1. That Mezei was a member of the Communist Party at some point during 1929–1945. Mezei served as President and Secretary of the International Workers Order's Hungarian lodge in Buffalo, New York;
2. that Mezei was convicted of a crime involving moral turpitude (petty larceny in 1935); and
3. that the statements he provided to consular officers in Hungary to obtain an immigrant quota visa were materially false, fictitious, or fraudulent.

Mezei himself was not presented with this information. Mezei was detained for two years at Ellis Island on order of the Attorney General, which was Herbert Brownell Jr. by the time that the case was decided at the Supreme Court, before filing for habeas corpus to contest his detention. United States District Judge Irving Kauffman, for the Southern District of New York, held that Mezei was to be released on bond and the Court of Appeals for the Second Circuit affirmed. The Supreme Court later granted certiorari.

== Opinion of the Court ==
Justice Clark reaffirmed governmental power to bar the admission of foreigners into the United States, holding it is a "fundamental sovereign attribute exercised by the Government’s political departments largely immune from judicial control", citing Chae Chan Ping v. United States (1889), Fong Yue Ting v. United States (1893), United States ex rel. Knauff v. Shaughnessy (1950) and Harisiades v. Shaughnessey (1952). Mezei was denied admission pursuant to the Passport Act of 1918. This law authorized restrictions on foreign admission to and departure from the United States during periods of international tension. The court held the Attorney General properly used that authority when denying entry to Mezei based on United States involvement in the Cold War. The court further held that Mezei did not accrue any right to lawful admission during the time he had lived in New York. Therefore, the court held the admissibility status of Mezei was "assimilated" to that of a newly arrived foreigner for constitutional purposes.

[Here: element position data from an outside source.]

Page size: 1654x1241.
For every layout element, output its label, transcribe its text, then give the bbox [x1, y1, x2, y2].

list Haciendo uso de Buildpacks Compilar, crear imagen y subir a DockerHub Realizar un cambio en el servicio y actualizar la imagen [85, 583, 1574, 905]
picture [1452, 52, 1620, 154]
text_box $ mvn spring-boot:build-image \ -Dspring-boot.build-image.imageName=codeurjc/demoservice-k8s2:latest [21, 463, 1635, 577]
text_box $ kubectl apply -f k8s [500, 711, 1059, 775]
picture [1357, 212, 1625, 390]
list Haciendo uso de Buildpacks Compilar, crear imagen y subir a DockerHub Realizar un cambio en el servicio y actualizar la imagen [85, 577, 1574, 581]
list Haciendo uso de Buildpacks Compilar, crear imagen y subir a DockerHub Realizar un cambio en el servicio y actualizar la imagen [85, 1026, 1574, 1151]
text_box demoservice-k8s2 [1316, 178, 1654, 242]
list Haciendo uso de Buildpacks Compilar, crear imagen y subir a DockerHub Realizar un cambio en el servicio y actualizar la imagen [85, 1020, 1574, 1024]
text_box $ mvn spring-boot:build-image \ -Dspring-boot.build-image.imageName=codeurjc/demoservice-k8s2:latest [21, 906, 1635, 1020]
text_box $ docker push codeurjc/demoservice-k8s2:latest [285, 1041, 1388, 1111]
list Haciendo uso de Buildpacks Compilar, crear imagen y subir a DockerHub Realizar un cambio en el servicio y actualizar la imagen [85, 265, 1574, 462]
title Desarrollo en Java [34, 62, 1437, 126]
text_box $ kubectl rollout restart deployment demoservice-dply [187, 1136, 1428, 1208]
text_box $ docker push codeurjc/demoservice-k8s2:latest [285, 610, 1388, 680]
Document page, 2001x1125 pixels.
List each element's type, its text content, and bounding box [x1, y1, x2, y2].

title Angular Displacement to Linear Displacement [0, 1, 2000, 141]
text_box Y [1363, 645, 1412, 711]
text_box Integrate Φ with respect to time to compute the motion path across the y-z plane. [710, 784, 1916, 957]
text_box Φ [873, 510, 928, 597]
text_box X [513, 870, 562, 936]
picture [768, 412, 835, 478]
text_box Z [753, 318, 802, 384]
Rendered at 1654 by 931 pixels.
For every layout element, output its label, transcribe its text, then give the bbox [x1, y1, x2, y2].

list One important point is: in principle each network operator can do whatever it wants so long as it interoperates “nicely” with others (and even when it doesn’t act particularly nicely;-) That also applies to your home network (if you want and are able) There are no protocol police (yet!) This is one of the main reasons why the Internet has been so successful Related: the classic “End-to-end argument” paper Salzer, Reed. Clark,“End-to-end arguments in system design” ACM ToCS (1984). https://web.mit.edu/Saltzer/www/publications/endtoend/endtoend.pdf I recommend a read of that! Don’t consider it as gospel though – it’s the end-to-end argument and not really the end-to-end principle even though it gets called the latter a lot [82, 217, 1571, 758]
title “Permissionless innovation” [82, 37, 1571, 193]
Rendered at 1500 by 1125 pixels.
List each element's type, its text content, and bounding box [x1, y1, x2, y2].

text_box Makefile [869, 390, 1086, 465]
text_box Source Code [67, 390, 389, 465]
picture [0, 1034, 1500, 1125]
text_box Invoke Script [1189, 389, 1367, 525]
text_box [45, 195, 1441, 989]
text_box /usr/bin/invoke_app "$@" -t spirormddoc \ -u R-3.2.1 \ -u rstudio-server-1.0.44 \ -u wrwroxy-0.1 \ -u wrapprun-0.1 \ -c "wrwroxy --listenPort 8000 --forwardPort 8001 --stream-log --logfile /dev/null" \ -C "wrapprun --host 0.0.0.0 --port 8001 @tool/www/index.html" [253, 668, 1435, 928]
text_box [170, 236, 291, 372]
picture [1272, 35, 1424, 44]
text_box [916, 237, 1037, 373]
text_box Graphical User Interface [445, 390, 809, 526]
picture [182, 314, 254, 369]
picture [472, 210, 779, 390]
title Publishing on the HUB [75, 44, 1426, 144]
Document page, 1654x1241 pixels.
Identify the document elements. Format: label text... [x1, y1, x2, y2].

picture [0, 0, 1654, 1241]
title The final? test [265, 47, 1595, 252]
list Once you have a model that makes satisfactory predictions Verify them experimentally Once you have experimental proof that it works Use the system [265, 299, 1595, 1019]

Due to the court finding that Ignatz Mezei's admission into the United States would be prejudicial to the public interest, the legality of his detention on Ellis Island was at issue. There, the court held that his detention on Ellis Island was no different legally than if he was detained at the border outside a port of entry; thus, he could be expeditiously removed from Ellis Island without a hearing. In this final holding, the Court stated that Mezei's detention on Ellis Island did not deprive him of any cognizable right.

=== Dissents ===
In the five to four decision, four Justices joined the dissenting opinion. Justice Black, with whom Justice Douglas concurred, stated that Ignatz Mezei's continued detention without a hearing violated due process. In this case, due process had been violated because "neither the federal police nor the federal prosecutors nor any other governmental official, whatever his title, can put or keep people in prison without accountability to courts of justice". Therefore, the dissenters stated that Mezei had been deprived of his liberty due to his detention occurring outside of judicial proceedings.

The final two dissenters, Justice Jackson joined by Justice Frankfurter, further expanded the concerns stated in the other dissenting opinion. The federal government stated that Mezei was not deprived of due process because his intermittent departure to a third-country was an available alternative to detention pending a final decision on admissibility. The dissenter's response was, "That might mean freedom, if only he were an amphibian!" In their opinion, Mezei was unjustly detained. Justice Jackson and Justice Frankfurter then clarified that not all detention pending removal would amount to a deprivation of due process. Rather, the dissenters stated their opinion that detention without notice or an opportunity for a hearing was contrary to due process.

== Aftermath ==

On August 11, 1954, after the US had failed to find a country willing to accept his deportation, and as the Eisenhower administration was preparing to close Ellis Island, Mezei was released on parole and returned home to his wife and stepchildren in Buffalo. After his wife died in 1969, he sold their home and returned to Hungary, where he died in the 1970s "largely forgotten".